Ice Nuclei Measurements - May 07 Flight
NASA FIRE3.ACE Project

(Additional information for Oct 15, 1998 progress report - Significant Highlights - )

Two figures are shown for the May 7 flight from 22:05 to 22:40UTC,
ice nuclei / aerosol measurements and
C-130 aircraft sounding .

22:05 - 22:19 Aircraft descended through the surface inversion, through low level cloud, and to surface of ice pack. The cloud top was -20C, at the base of the inversion. Note pronounced dip in CN concentration at 22:18 while in cloud. Ice crystal concentration ~1-3 per liter.

22:20 - 22:29 Aircraft ascended to an altitude of a few hundred meters and penetrated the lower levels of the cloud. Note highly variable CN.

22:29-22:40 Descended to ~30m low level surface transects near ship. CN concentrations near the surface were generally quite small and steady ~300/cc except for occasional brief spikes of higher concentration when the airplane crossed its own exhaust or perhaps the plume from the ship.

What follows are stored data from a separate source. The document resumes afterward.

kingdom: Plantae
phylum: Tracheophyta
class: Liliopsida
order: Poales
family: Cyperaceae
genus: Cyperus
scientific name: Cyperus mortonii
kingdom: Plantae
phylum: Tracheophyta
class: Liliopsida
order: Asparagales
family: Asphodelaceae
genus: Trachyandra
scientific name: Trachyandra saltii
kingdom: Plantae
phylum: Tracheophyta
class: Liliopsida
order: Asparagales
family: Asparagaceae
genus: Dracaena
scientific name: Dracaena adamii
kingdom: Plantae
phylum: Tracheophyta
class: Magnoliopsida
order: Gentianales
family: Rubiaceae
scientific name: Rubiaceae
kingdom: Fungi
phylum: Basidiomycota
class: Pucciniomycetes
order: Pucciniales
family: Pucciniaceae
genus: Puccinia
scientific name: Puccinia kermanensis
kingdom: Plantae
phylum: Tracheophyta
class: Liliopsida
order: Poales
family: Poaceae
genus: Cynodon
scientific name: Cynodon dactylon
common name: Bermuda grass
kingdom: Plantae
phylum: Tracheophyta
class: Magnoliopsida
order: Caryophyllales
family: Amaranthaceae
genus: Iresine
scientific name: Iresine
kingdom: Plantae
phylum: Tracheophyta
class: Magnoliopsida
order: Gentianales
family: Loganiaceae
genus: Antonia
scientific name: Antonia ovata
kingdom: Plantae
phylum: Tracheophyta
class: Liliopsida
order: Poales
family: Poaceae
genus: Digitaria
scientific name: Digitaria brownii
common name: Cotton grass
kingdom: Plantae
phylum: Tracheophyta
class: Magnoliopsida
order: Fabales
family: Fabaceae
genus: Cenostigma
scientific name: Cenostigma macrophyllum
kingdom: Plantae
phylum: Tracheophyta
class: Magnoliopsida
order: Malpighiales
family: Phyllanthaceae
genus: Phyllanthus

The aircraft sounding shows strong changes of aerosol concentration coincided with thermal stratifications.

22:34 and 22:37 large dips in CN were the result of deliberately filtering the sample as a check for air leaks. Filtered air should have zero CN counts, and it does.

During this time period, ice nuclei were measured at -27C and +3% water supersaturation in the CFD chamber. IN concentrations are shown in panels 2, 3 and 4 from the bottom of the ice nuclei / aerosol plot Panel 2 shows IN counts per second, panel 3 is 10 sec average, and panel 4 is 60 second average. IN concentration was very low (< 1 per liter) during descent 22:05 - 22:19. Then, in the surface layer 22:20 - 22:29 IN were more numerous, ~5-10 per liter. At 22:31 the IN concentration rose very rapidly to ~1000 per liter. When the air sample was briefly filtered, 22:34 and 22:37, both CN and IN fell to near zero.

Particle samples for electron microscope analysis were collected for total aerosol 22:21 - 22:39, and ice nuclei 21:41 - 22:40.

Additional analyses will include the cloud microphysics, aerosol, meteorology, surface conditions. Points of special interest during this time include:

What is the origin of the large IN concentrations?

Are there regions in nearby clouds that show occasionally higher crystal concentrations?

What are the sizes and composition of the IN and total aerosol?